Görevler =>
**A.** Arap düşmanlığı yazısında "Arap düşmanlığı bahane,…" ile "veren düdüğü çalmış." arasını, ikisi de dahil olmak üzere, "Avrupa" yerine "Asya" koyarak yeniden yazın.
**B.** Arap düşmanlığı yazısında adı geçen bütün yer adlarını sıralayın.
**C.** Arap düşmanlığı yazısına göre aşağıdaki soruları yanıtlayın:
(i) Süper Kupa final maçı hangi iki takım arasında oynanacaktı?
(ii) Mitingde yumruklanan vatandaşın adı nedir?
(iii) Miting hangi gün ve hangi şehirde yapıldı?

Arap düşmanlığı bahane,…
Son günlerde, Arap ve Arapçaya düşmanlık yeniden hortladı…
Cumhuriyet’in 100. Yılı kutlaması ve Fenerbahçe-Galatasaray Süper Kupa final maçının Riyad’da oynamasına saatlere kala çıkan kriz, Arap düşmanlığın ilk fişeği oldu. Bu konuda çok şey yazıldı söylendi. Benim anladığım bu maçın Suudi Arabistan’da oynanmasını kulüpler para kazanmak ve uluslararası arenada değerlerini artırmak için istemişler. Bu teklif Avrupa ülkelerine de götürülmüş, anlaşılan parayı en çok veren düdüğü çalmış.
Ama sonradan kuralları belli olan bir organizasyon da krizler çıkartarak olayı Arap düşmanlığına kadar taşıdılar. Bu durum daha gündemi meşgul ederken 2024 yılının ilk gününde İstanbul’da yüz binlerce insan “Şehitlerimize rahmet, Filistin’e destek, İsrail’le lanet “mitingine katıldı. Mitinge katılan İsmail Aydemir isimli vatandaşımız elinde “Kelime-i Tevhid bayrağı” taşıdığı için bir genç tarafından yumruklandı. Yumruğu atan gencin gerekçesi; hilafet bayrağı taşıyormuş. Gencin gözünün bu kadar kör olmasına mı, cehaletine mi üzülelim. Kelime-i Tevhid bayrağında ne yazdığını biz söyleyelim. La ilahe illallah Muhammeden Resulullah.”

Kayıtlı veriler =>
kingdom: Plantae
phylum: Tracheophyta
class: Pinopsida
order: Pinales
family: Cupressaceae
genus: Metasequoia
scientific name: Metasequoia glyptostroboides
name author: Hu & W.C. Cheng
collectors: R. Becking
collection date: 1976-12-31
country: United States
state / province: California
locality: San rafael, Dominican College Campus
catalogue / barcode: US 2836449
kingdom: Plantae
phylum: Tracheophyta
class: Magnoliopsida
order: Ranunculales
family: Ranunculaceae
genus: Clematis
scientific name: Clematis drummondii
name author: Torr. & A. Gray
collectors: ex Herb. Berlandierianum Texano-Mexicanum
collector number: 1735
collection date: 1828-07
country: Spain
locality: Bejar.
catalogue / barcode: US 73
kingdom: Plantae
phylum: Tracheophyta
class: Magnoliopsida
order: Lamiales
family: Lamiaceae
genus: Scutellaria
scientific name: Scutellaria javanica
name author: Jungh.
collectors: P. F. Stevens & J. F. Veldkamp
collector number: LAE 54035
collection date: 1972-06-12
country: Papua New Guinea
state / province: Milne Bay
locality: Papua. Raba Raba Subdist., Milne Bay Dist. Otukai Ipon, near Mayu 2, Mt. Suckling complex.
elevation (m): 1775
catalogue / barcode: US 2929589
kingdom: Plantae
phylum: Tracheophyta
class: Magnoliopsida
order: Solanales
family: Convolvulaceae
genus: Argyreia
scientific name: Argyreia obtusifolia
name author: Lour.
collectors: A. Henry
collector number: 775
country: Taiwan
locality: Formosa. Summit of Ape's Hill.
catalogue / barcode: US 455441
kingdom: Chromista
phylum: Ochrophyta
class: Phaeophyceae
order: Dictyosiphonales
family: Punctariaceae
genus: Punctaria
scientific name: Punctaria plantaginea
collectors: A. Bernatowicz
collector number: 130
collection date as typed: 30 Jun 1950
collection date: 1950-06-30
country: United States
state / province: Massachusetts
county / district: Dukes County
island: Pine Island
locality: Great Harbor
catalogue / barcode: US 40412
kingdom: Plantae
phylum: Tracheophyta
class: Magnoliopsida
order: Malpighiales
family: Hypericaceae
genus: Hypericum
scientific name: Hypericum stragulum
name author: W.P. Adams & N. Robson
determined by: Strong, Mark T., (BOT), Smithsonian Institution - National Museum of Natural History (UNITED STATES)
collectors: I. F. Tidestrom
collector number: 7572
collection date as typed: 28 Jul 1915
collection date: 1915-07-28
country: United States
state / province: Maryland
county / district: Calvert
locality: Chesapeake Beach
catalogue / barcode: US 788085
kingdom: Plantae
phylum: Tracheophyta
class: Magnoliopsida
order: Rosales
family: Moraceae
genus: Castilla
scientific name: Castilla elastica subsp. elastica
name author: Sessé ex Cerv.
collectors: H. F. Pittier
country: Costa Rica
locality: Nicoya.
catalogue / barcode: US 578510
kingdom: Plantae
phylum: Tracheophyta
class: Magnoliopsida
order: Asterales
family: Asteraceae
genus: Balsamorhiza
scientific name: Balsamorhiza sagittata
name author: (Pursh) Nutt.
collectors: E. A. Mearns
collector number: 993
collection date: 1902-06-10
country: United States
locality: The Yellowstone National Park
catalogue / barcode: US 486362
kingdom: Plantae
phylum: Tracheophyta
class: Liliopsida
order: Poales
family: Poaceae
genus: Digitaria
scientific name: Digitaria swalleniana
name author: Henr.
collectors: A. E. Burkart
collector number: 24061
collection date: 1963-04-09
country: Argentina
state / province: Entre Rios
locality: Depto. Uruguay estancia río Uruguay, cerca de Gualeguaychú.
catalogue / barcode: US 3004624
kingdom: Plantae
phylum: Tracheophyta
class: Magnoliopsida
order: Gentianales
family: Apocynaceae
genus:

Görev yanıtları =>
**A.**
Arap düşmanlığı bahane,…
Son günlerde, Arap ve Arapçaya düşmanlık yeniden hortladı…
Cumhuriyet’in 100. Yılı kutlaması ve Fenerbahçe-Galatasaray Süper Kupa final maçının Riyad’da oynamasına saatlere kala çıkan kriz, Arap düşmanlığın ilk fişeği oldu. Bu konuda çok şey yazıldı söylendi. Benim anladığım bu maçın Suudi Arabistan’da oynanmasını kulüpler para kazanmak ve uluslararası arenada değerlerini artırmak için istemişler. Bu teklif Asya ülkelerine de götürülmüş, anlaşılan parayı en çok veren düdüğü çalmış.

**B.** Riyad, Suudi Arabistan, Avrupa, İstanbul, Filistin, İsrail

**C.**
(i) Fenerbahçe ve Galatasaray
(ii) İsmail Aydemir
(iii) 2024 yılının ilk gününde, İstanbul'da